== THE REQUEST ==
Please quote the passage below about the Homer in the Gloamin' in full, word for word.

== PASSAGE PROVIDED ==
^^^^
The Homer in the Gloamin'  is one of the most famous home runs in baseball folklore, hit by Gabby Hartnett of the Chicago Cubs near the end of the 1938 Major League Baseball season. The expression was a play on the popular song, "Roamin' in the Gloamin'" and was used in the lead paragraph of a story about the game written by Earl Hilligan for the Associated Press.

The play
The Pittsburgh Pirates had led the National League for much of the 1938 season, but when the final month of the season came, the Pirates began to falter. By the time they came to Chicago late in September for a three-game series, the Chicago Cubs were one and a half games behind the Pirates in the standings. The Cubs won the first game of the series 2–1, behind the pitching of Dizzy Dean, who a year after an arm injury was past his prime. Dean relied on his experience and grit to defeat the Pirates and would later call it the greatest outing of his career. The victory cut the Pirates' lead to a half game and set the stage for one of baseball's most memorable moments.
^^^^
== ENTRIES ==

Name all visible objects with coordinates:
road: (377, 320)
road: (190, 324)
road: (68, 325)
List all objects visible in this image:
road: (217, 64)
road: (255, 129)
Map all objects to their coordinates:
^^^^
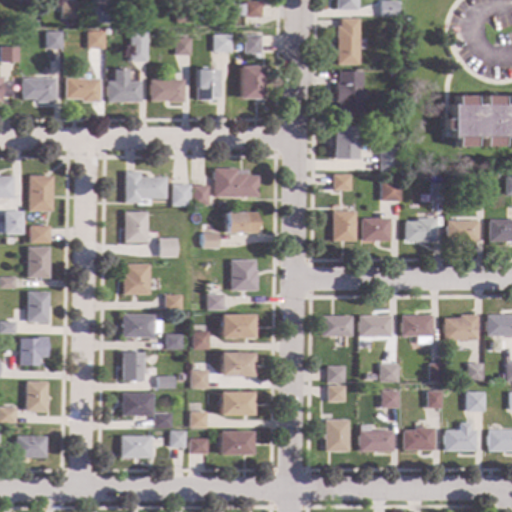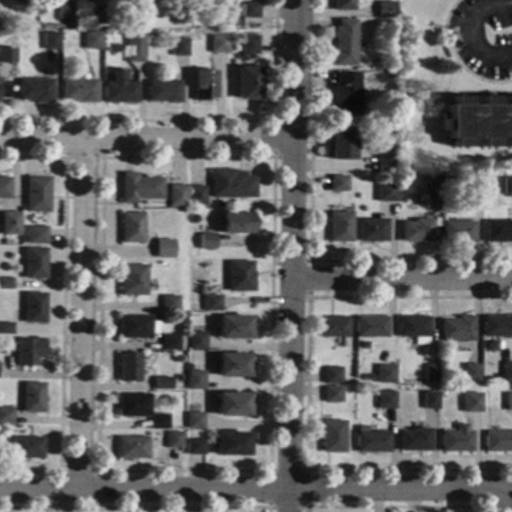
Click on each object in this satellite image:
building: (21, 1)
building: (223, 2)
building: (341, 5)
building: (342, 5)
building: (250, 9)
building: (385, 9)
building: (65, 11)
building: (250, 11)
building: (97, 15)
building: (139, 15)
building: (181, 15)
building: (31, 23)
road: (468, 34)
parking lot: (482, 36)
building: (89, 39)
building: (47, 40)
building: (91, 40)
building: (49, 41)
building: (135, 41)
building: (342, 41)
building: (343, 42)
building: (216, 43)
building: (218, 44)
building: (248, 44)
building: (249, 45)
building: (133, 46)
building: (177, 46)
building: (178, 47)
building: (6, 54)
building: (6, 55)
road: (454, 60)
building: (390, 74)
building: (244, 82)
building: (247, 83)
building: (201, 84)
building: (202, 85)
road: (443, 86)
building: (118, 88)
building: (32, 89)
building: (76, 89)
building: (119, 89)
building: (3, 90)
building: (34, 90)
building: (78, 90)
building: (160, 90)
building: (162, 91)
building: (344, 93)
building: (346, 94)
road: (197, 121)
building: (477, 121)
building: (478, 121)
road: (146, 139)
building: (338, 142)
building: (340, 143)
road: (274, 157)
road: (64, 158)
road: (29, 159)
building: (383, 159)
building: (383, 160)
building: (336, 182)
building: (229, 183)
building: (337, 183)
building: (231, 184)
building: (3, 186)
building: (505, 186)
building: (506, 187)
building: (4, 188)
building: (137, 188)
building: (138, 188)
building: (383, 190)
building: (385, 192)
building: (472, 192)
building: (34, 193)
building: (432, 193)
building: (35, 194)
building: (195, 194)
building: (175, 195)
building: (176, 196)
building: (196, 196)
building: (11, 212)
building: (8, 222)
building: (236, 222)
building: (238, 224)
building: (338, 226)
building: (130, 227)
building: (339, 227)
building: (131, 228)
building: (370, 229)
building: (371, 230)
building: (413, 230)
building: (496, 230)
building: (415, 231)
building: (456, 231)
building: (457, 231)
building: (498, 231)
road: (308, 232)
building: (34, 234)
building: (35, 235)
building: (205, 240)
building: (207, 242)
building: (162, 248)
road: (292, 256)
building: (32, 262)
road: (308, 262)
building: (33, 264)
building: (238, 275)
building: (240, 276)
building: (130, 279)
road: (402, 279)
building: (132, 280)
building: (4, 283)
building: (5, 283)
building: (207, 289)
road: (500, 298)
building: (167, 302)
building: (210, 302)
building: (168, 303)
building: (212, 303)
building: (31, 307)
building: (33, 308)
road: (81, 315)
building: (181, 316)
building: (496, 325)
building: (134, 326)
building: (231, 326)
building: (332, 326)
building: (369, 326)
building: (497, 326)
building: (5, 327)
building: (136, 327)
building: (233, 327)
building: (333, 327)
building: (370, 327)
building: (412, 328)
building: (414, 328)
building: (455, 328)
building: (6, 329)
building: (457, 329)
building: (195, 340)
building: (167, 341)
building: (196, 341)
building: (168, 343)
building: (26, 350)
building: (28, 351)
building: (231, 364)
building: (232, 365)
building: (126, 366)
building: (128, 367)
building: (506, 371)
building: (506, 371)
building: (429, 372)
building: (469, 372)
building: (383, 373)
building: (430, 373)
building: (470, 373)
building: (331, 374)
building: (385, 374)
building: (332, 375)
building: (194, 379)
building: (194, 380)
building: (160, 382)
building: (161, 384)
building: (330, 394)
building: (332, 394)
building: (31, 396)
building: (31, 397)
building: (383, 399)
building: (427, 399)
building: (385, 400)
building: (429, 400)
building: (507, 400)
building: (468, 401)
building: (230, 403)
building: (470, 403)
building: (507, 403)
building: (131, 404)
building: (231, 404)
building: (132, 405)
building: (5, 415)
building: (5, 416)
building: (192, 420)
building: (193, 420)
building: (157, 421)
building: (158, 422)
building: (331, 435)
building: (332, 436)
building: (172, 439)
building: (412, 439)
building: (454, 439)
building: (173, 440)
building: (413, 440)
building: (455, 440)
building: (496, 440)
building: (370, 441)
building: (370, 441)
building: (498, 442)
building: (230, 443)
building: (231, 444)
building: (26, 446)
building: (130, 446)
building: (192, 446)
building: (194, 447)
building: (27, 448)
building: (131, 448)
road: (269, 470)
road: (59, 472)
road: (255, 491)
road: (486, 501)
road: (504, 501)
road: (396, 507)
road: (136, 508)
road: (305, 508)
^^^^
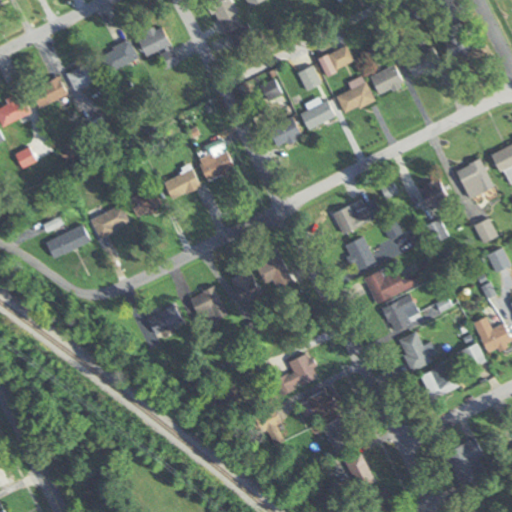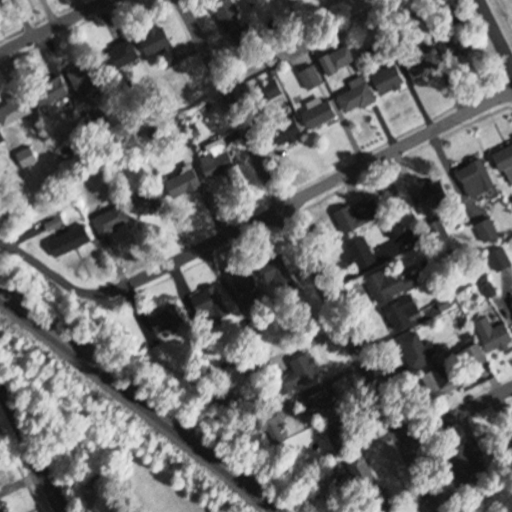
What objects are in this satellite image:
^^^^
== RESULT ==
The Homer in the Gloamin'  is one of the most famous home runs in baseball folklore, hit by Gabby Hartnett of the Chicago Cubs near the end of the 1938 Major League Baseball season. The expression was a play on the popular song, "Roamin' in the Gloamin'" and was used in the lead paragraph of a story about the game written by Earl Hilligan for the Associated Press.

The play
The Pittsburgh Pirates had led the National League for much of the 1938 season, but when the final month of the season came, the Pirates began to falter. By the time they came to Chicago late in September for a three-game series, the Chicago Cubs were one and a half games behind the Pirates in the standings. The Cubs won the first game of the series 2–1, behind the pitching of Dizzy Dean, who a year after an arm injury was past his prime. Dean relied on his experience and grit to defeat the Pirates and would later call it the greatest outing of his career. The victory cut the Pirates' lead to a half game and set the stage for one of baseball's most memorable moments.